NO IMPACT: Gympie Speedway president Allan Jennings says the new complex will not impact Gympie.
NO IMPACT: Gympie Speedway president Allan Jennings says the new complex will not impact Gympie. Renee Pilcher

What does the Wide Bay sporting complex mean for Gympie?

THE $30 million Wide Bay sporting complex will not affect Gympie speedway, Gympie Speedway president Allan Jennings said yesterday.

"It will affect Maryborough speedway more than Gympie,” he said.

"There are four other speedways in the area and we work together with dates but it will come down to who runs it and if they want to work with us, but I do not think it will impact Gympie.”

The complex has been a decade long struggle for the Wide Bay Motor Complex committee and the project hit a fresh road block this week.

Committee members were left frustrated after the project was declared a "commercial entity” by the State Government and the Fraser Coast Regional Council late last year.

This is despite Motorsports Complex president Ben Collingwood saying the committee made "extensive” submissions about its commercial aspects to the Department of Natural Resources and insisting legal teams declared the project was an "acceptable” use of land.

Due to the finding, the committee is unable to develop the project any further. Mr Collingwood claims no-one from the Department has been able to give a reason for the hold-up.

He said it was "gut-wrenching” to be in this situation.

"It's been so bad I've considered walking away from the whole project,” Mr Collingwood said.

"It has been a frustrating couple of months, trying to stay positive and not give up.

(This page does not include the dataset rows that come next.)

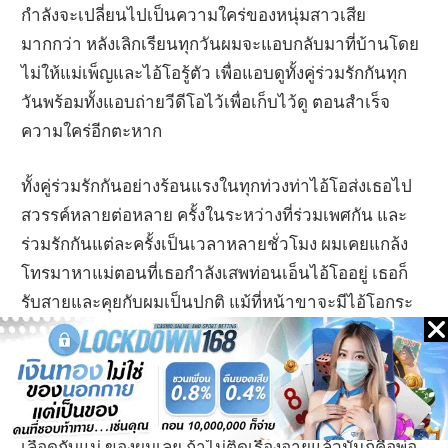
กำลังจะเปลี่ยนไปเป็นความใคร่ของหนุ่มสาวเสีย
มากกว่า หลังเลิกเรียนทุกวันผมจะแอบกลับมาที่บ้านโดย
ไม่ให้แม่เพ็ญและไอ้โอรู้ตัว เพื่อแอบดูทั้งคู่ร่วมรักกันทุก
วันพร้อมทั้งแอบถ่ายวีดีโอไว้เพื่อเก็บไว้ดู ตอนสำเร็จ
ความใคร่อีกตะหาก
ทั้งคู่ร่วมรักกันอย่างร้อนแรงในทุกท่วงท่าไอ้โอส่งเธอไป
สวรรค์หลายต่อหลาย ครั้งในระหว่างที่ร่วมเพศกัน และ
ร่วมรักกันแต่ละครั้งเป็นเวลาหลายชั่วโมง ผมเคยแกล้ง
โทรมาหาแม่ตอนที่เธอกำลังเสพท่อนเอ็นไอ้โออยู่ เธอก็
รับสายและคุยกับผมเป็นปกติ แม้ที่หน้าขาจะมีไอ้โอกระ
เด้ายิกๆอยู่ก็ตาม ภาพที่เห็นมันช่างเร้าอารมณ์ของผม
มากจนผมอยากทำหน้าที่แทนไอ้โอในทันที แต่ในใจก็คิด
ว่าคงไม่มีโอกาสแน่ๆ เพราะเราเป็นแม่ลูกกัน อย่างไอ้โอ
มันก็อีกกรณีนึงเพราะมันไม่มีความเกี่ยวข้องทางสาย
เลือดกับแม่ ของผมเลย ถ้าไม่ติดเรื่องอายุแล้วมันก็คือพ่อ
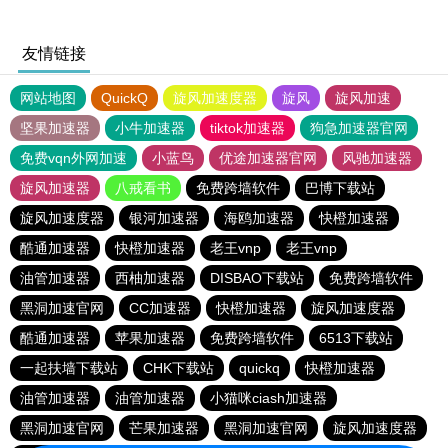
友情链接
网站地图
QuickQ
旋风加速度器
旋风
旋风加速
坚果加速器
小牛加速器
tiktok加速器
狗急加速器官网
免费vqn外网加速
小蓝鸟
优途加速器官网
风驰加速器
旋风加速器
八戒看书
免费跨墙软件
巴博下载站
旋风加速度器
银河加速器
海鸥加速器
快橙加速器
酷通加速器
快橙加速器
老王vnp
老王vnp
油管加速器
西柚加速器
DISBAO下载站
免费跨墙软件
黑洞加速官网
CC加速器
快橙加速器
旋风加速度器
酷通加速器
苹果加速器
免费跨墙软件
6513下载站
一起扶墙下载站
CHK下载站
quickq
快橙加速器
油管加速器
油管加速器
小猫咪ciash加速器
黑洞加速官网
芒果加速器
黑洞加速官网
旋风加速度器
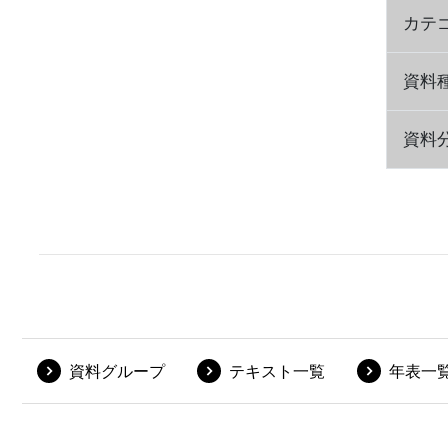
カテ
資料
資料
資料グループ
テキスト一覧
年表一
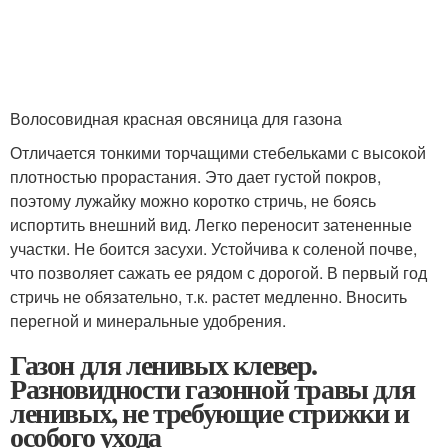
Волосовидная красная овсяница для газона
Отличается тонкими торчащими стебельками с высокой
плотностью прорастания. Это дает густой покров,
поэтому лужайку можно коротко стричь, не боясь
испортить внешний вид. Легко переносит затененные
участки. Не боится засухи. Устойчива к соленой почве,
что позволяет сажать ее рядом с дорогой. В первый год
стричь не обязательно, т.к. растет медленно. Вносить
перегной и минеральные удобрения.
Газон для ленивых клевер.
Разновидности газонной травы для
ленивых, не требующие стрижки и
особого ухода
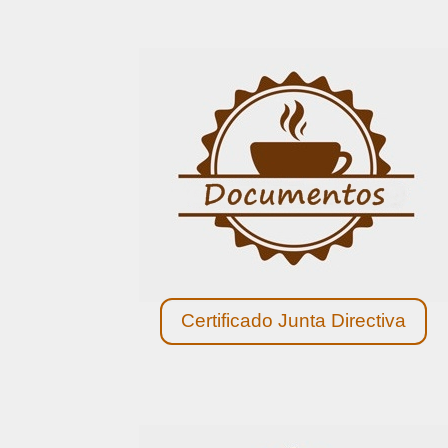
Certificado Junta Directiva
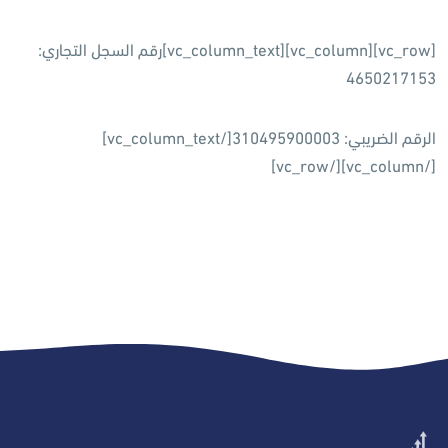
[vc_row][vc_column][vc_column_text]رقم السجل التجاري:
4650217153
الرقم الضريبي: 310495900003[/vc_column_text]
[/vc_column][/vc_row]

It's all come about because of different interpretations of the lease conditions.”

Mr Collingwood said he had made submissions to the council and department to find a solution to the issue.

Fraser Coast mayor George Seymour said he was trying to work with the State Government and the group to find a solution.

He said the council does not own the land.

When finished, Mr Collingwood said part of the vision was to have a circuit that would be "on par” with popular circuits in places like Winton.